KHN has a distinguished National Advisory Committee of prominent journalists to provide guidance on important issues including the trends in journalism, which stories KHN should be producing, and how the stories should be distributed. The advisory committee is led by Leonard Downie, Jr., vice president at large, The Washington Post, and former executive editor of the Post, and also includes: Alberto Ibargüen, president and CEO of the John S. and James L. Knight Foundation; Karen Dunlap, president and trustee of the Poynter Institute; Kevin Klose, dean of the University of Maryland’s Philip Merrill College of Journalism, and former president of National Public Radio, Inc.; Bill Kovach, founding chairman, Committee of Concerned Journalists; Charles R. Lewis, distinguished journalist in residence at American University, and a former producer for CBS’s 60 Minutes and co-founder of the Center for Public Integrity, an investigative news site; Diana Mason, Rudin professor of nursing at Hunter College-Bellevue School of Nursing, City University of New York, and director of the Center for Health Media and Policy; Arlene Morgan, associate dean, Columbia Graduate School of Journalism; and Cathy Trost, director of exhibit development, Newseum.
“The timing is just right for Kaiser Health News. At a time when Americans want and need more health policy news than ever, the American news media are in crisis and having difficulty providing resources for this coverage,” said Leonard Downie, Jr., chair of KHN’s National Advisory Committee. “Kaiser Health News is an important initiative in non-profit news reporting, which will be closely watched in the search for new models for in-depth, public service journalism.”
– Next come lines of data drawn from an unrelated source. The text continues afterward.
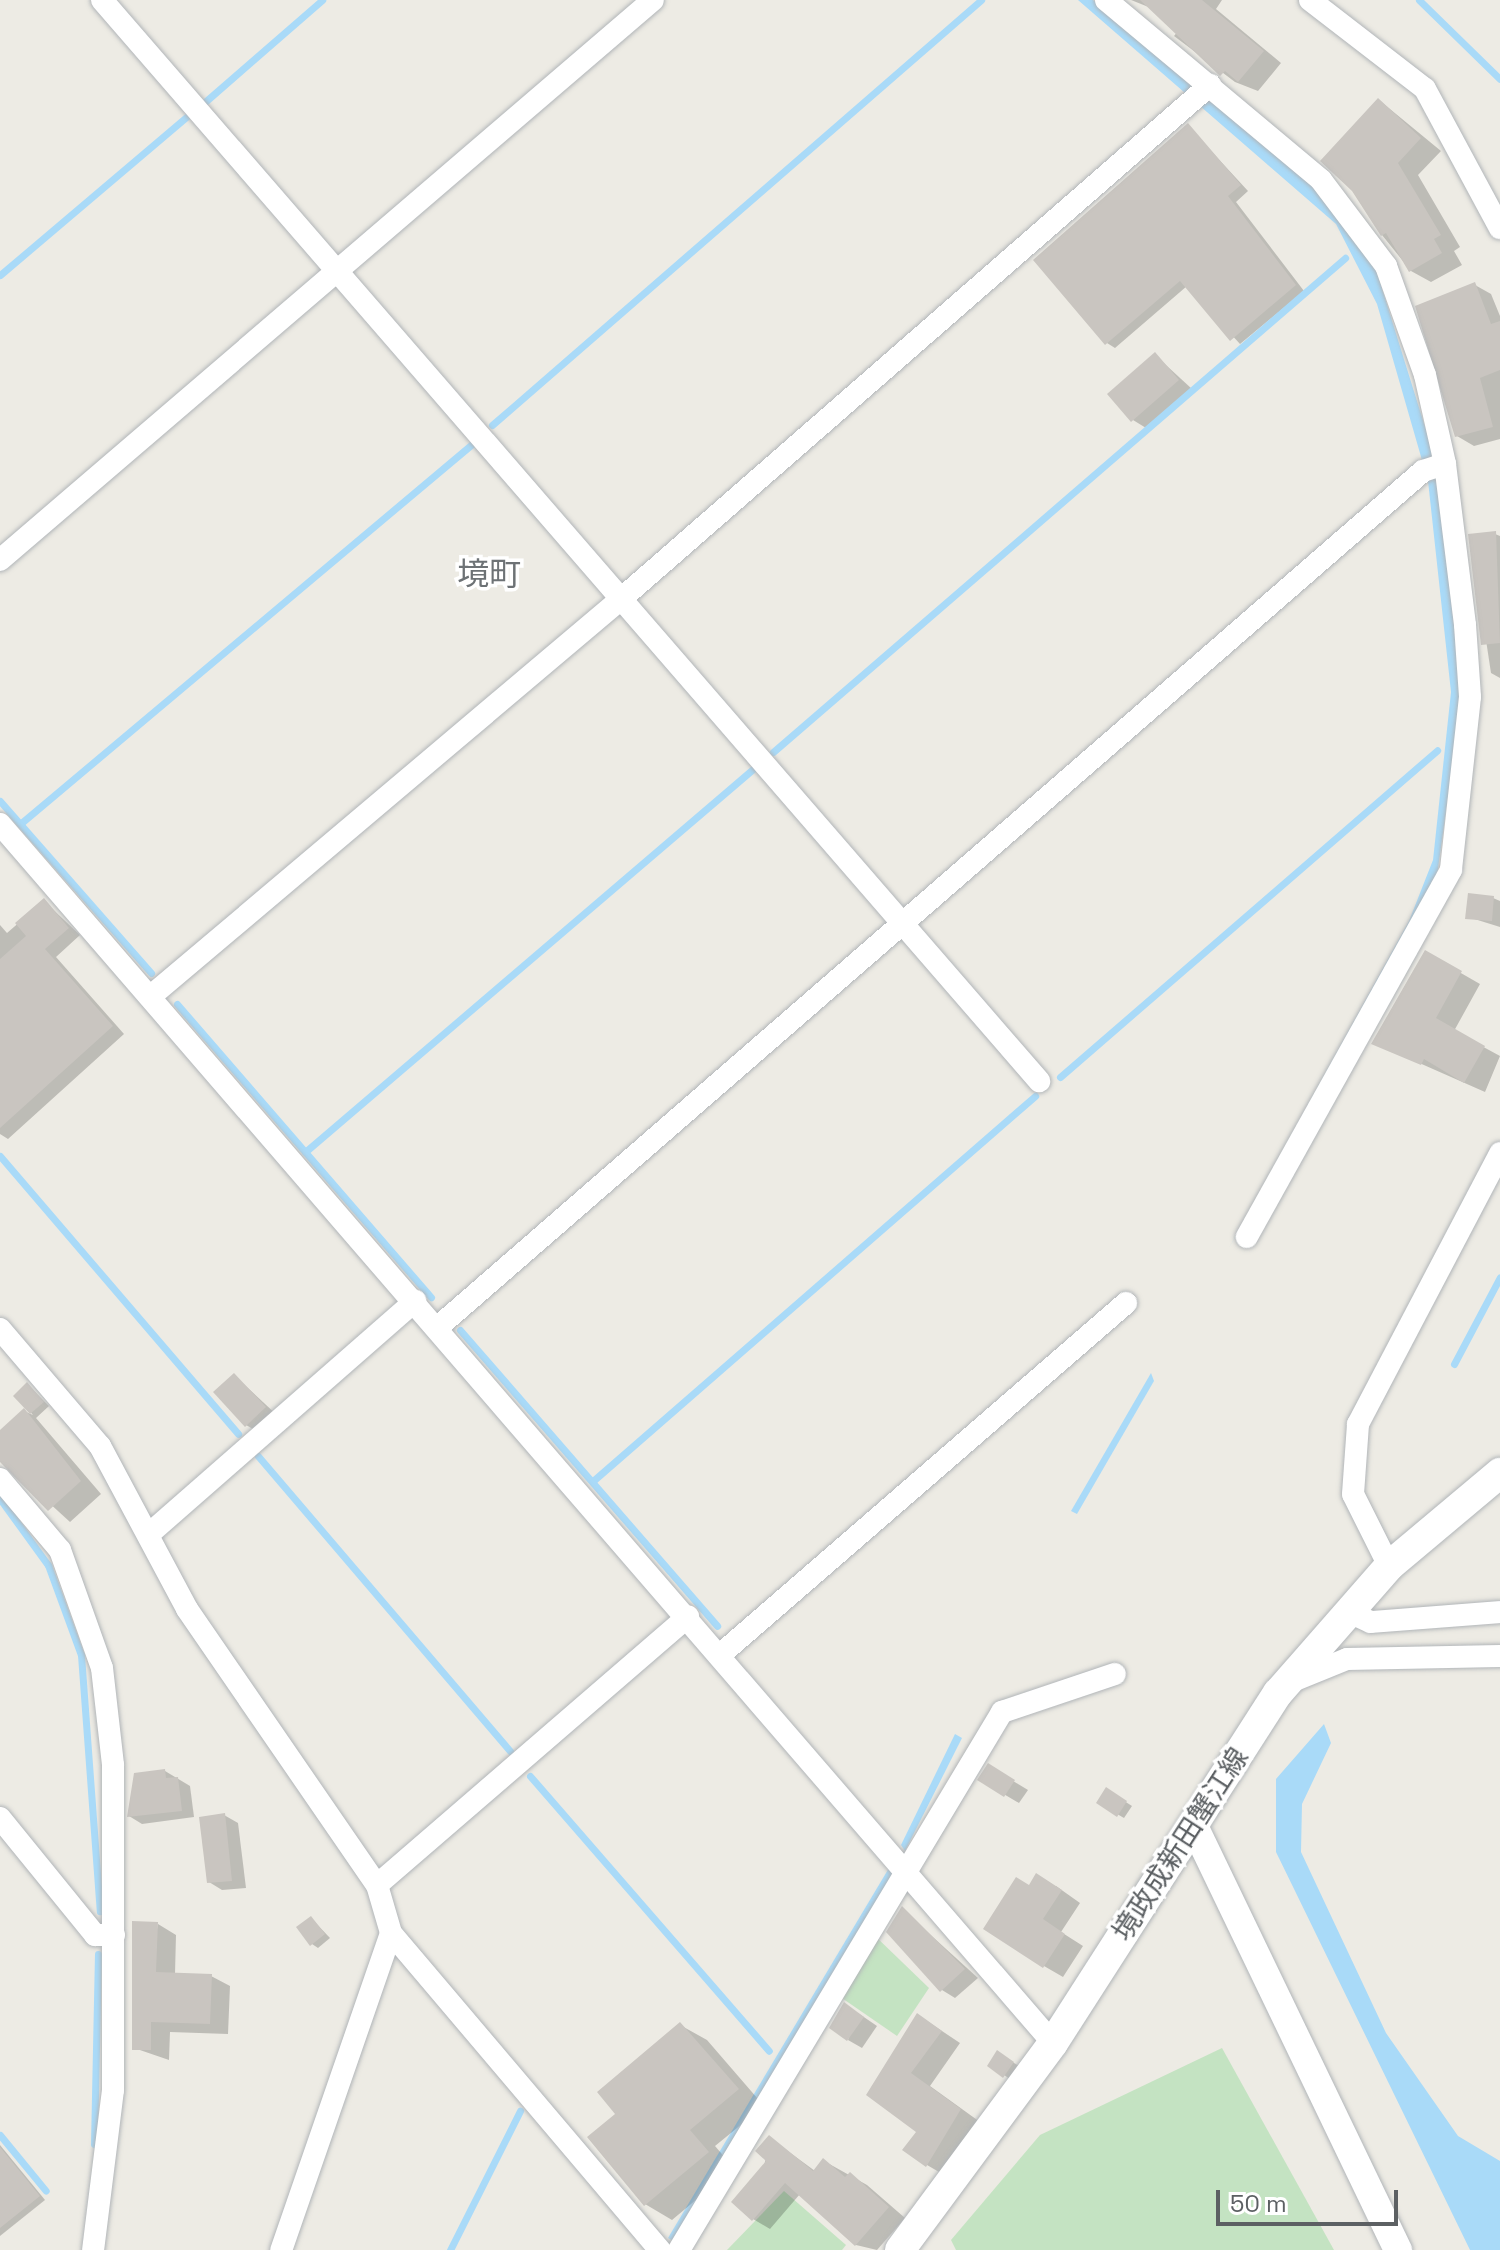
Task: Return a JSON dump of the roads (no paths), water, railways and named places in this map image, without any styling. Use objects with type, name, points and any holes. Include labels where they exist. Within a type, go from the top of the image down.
[{"type":"main road","name":"境政成新田蟹江線","points":[[900,2250],[1053,2043],[1285,1684],[1389,1566],[1500,1473]]},
{"type":"street","points":[[102,0],[1039,1081]]},
{"type":"street","points":[[0,560],[653,0]]},
{"type":"street","points":[[1106,0],[1202,92],[1321,180],[1386,266],[1425,375],[1435,467],[1470,697],[1451,870],[1247,1237]]},
{"type":"street","points":[[1310,0],[1425,89],[1500,228]]},
{"type":"street","points":[[151,996],[621,599],[1202,92]]},
{"type":"street","points":[[438,1327],[1435,467]]},
{"type":"street","points":[[0,824],[905,1867],[1053,2043]]},
{"type":"street","points":[[1389,1566],[1353,1494],[1358,1424],[1500,1153]]},
{"type":"street","points":[[149,1534],[415,1301]]},
{"type":"street","points":[[721,1654],[1126,1303]]},
{"type":"street","points":[[0,1329],[100,1446],[187,1609],[377,1885],[391,1933],[660,2250]]},
{"type":"street","points":[[0,1479],[60,1550],[102,1668],[113,1765],[113,2090],[93,2250]]},
{"type":"street","points":[[1347,1611],[1371,1622],[1500,1612]]},
{"type":"street","points":[[377,1885],[688,1617]]},
{"type":"street","points":[[1285,1684],[1347,1659],[1500,1656]]},
{"type":"street","points":[[679,2250],[905,1867],[1002,1712],[1115,1674]]},
{"type":"street","points":[[0,1818],[95,1935],[114,1935]]},
{"type":"street","points":[[1193,1824],[1398,2250]]},
{"type":"street","points":[[281,2250],[391,1933]]},
{"type":"water","points":[[1078,0],[1093,0],[1306,177],[1375,266],[1435,459],[1462,696],[1436,883],[1229,1248],[1409,921],[1433,860],[1451,692],[1428,481],[1377,304],[1336,224]]},
{"type":"water","points":[[1151,1373],[1154,1381],[1077,1514],[1071,1511]]},
{"type":"water","points":[[1324,1724],[1331,1743],[1302,1804],[1301,1852],[1386,2033],[1458,2136],[1500,2161],[1500,2250],[1470,2250],[1276,1852],[1276,1779]]},
{"type":"water","points":[[955,1734],[962,1738],[905,1851],[901,1845]]},
{"type":"water","points":[[889,1868],[894,1874],[675,2242],[668,2238]]},
{"type":"waterway","points":[[206,101],[322,0]]},
{"type":"waterway","points":[[492,425],[981,0]]},
{"type":"waterway","points":[[1419,0],[1500,79]]},
{"type":"waterway","points":[[0,275],[186,117]]},
{"type":"waterway","points":[[773,752],[1345,258]]},
{"type":"waterway","points":[[20,824],[472,444]]},
{"type":"waterway","points":[[1060,1077],[1437,750]]},
{"type":"waterway","points":[[305,1152],[753,769]]},
{"type":"waterway","points":[[0,801],[151,973]]},
{"type":"waterway","points":[[177,1004],[431,1297]]},
{"type":"waterway","points":[[594,1480],[1035,1096]]},
{"type":"waterway","points":[[0,1156],[238,1434]]},
{"type":"waterway","points":[[1454,1364],[1500,1277]]},
{"type":"waterway","points":[[460,1330],[717,1626]]},
{"type":"waterway","points":[[258,1456],[510,1751]]},
{"type":"waterway","points":[[0,1499],[48,1565],[81,1655],[100,1911]]},
{"type":"waterway","points":[[530,1776],[769,2051]]},
{"type":"waterway","points":[[94,2144],[98,1954]]},
{"type":"waterway","points":[[450,2250],[520,2111]]},
{"type":"waterway","points":[[0,2135],[46,2191]]},
{"type":"district","name":"境町","points":[[489,574]]}]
The primary funding for KHN is built into Kaiser’s ongoing budget drawn from its endowment which it manages itself. Additionally, The SCAN Foundation has provided a three-year grant to Kaiser so that KHN can provide in-depth coverage of health care issues of concern to America’s senior population.
Other KHN staff include:
Senior Web Editor Jill Balderas, MPH, was formerly a senior producer and correspondent for Reuters Health Television and kaisernetwork
Web Editor Stephanie Stapleton spent 12 years as an editor and reporter for American Medical News
Assistant Editor Kate Steadman worked on kaisernetwork before transitioning to KHN
Senior Web Producer Beth Liu joined KHN from kaisernetwork where she was a senior web writer
Web Reporter Jennifer Evans formerly wrote for The Scientist and The Times-Picayune
Web Reporter Jenny Gold previously worked for NPR and CBS
Web Reporter Jessica Marcy was a health reporter for The Roanoke Times
Web Reporter Jaclyn Schiff covered global health issues for The Advisory Board
Web Reporter Andrew Villegas was a political reporter at The Greeley Tribune in Colorado
Web Reporter Chris Weaver previously worked at ProPublica and Part B News
Outreach Coordinator Kristen Carriker joined KHN after being a producer for the Foundation’s health08.org Web site.
The Kaiser Family Foundation is a non-profit private operating foundation, based in Menlo Park, California, dedicated to producing and communicating the best possible analysis and information on health issues.